If you havent yet gone to the trouble of auto-scanning Modules and classes and registering them with Ninject properly, and are still creating your plugin via Activator.CreateInstance, then you can post-CreateInstance inject the dependencies in via
IKernel k = ...
var o = Activator.CreateInstance(...);
k.Inject( o );
Of course, this would only be a temporary solution on the way to something like http://groups.google.com/group/ninject/browse_thread/thread/880ae2d14660b33c
I think no need to framework. This tutorial is solved your problem http://www.codeproject.com/KB/cs/c__plugin_architecture.aspx
The problem is that you might need to recompile if the object you setup in the load of your module are used inside the program. The reason is that you program might not have the latest version of the assembly of your class. Example, if you create a new concrete class for one of your interface, let say you change the plugin dll. Now, Injector will load it, fine but when it will be returned inside your program (kernel.get(...)) your program might not have the assembly and will throw an error.
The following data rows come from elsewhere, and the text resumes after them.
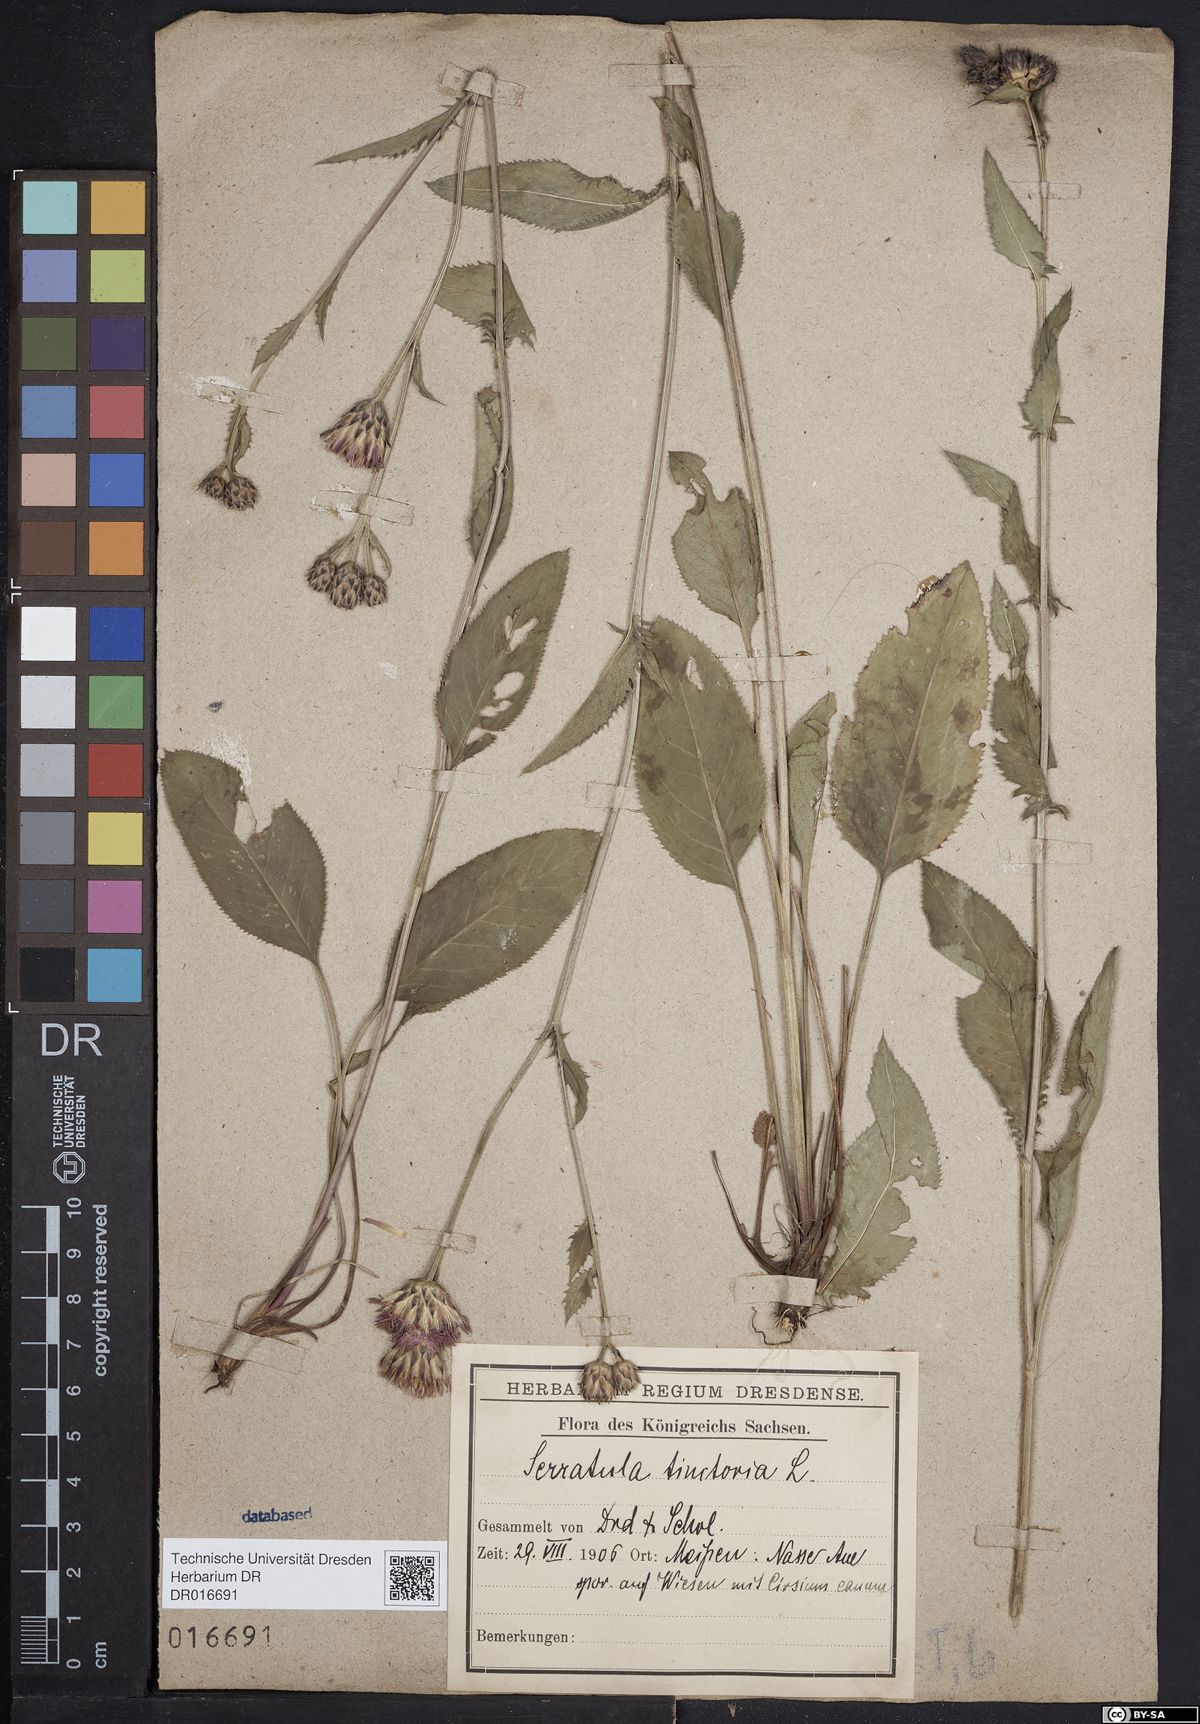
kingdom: Plantae
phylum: Tracheophyta
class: Magnoliopsida
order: Asterales
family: Asteraceae
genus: Serratula
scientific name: Serratula tinctoria
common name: Saw-wort
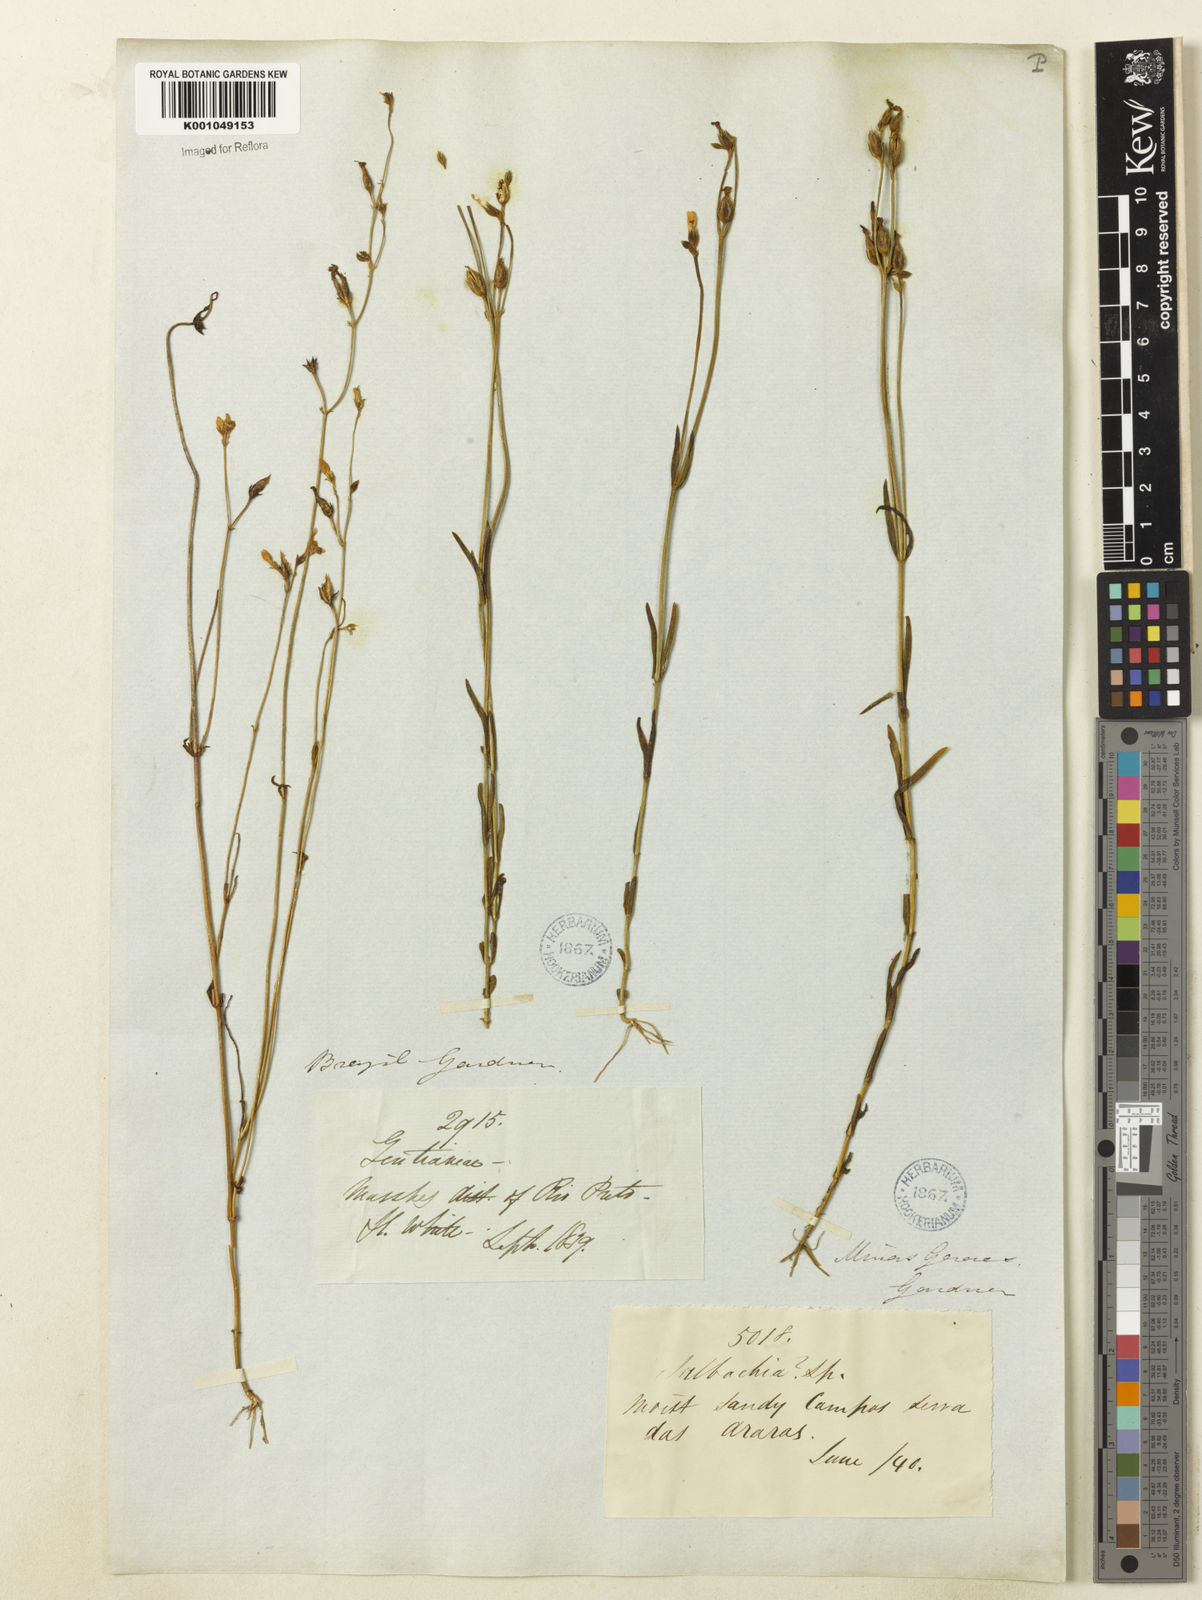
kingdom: Plantae
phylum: Tracheophyta
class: Magnoliopsida
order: Gentianales
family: Gentianaceae
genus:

Example of what I am talking about:
BaseAuto auto = kernel.Get<BaseAuto>();//Get from the NInjector kernel your object. You get your concrete objet and the object "auto" will be filled up (interface inside him) with the kernel.
//Somewhere else:
public class BaseModule : StandardModule
{
public override void Load(){
Bind<BaseAuto>().ToSelf();
Bind<IEngine>().To<FourCylinder>();//Bind the interface
}
}
If you have create a new FourCylinder called SixCylinder, your real program will not have any reference to your new object. So, once you will load from the PlugIn the BaseModule.cs you might get some trouble with the reference. To be able to do it, you will need to distribute the new dll of this concrete implementation with your plugin that will have the Module that Injector will require to load the Interface to Concrete class. This can be done without problem but you start to have a whole application that reside on loading from Plugin and it might be problematic in some points. Be aware.
BUT, if you do want some PlugIn information you can get some tutorial from CodeProject.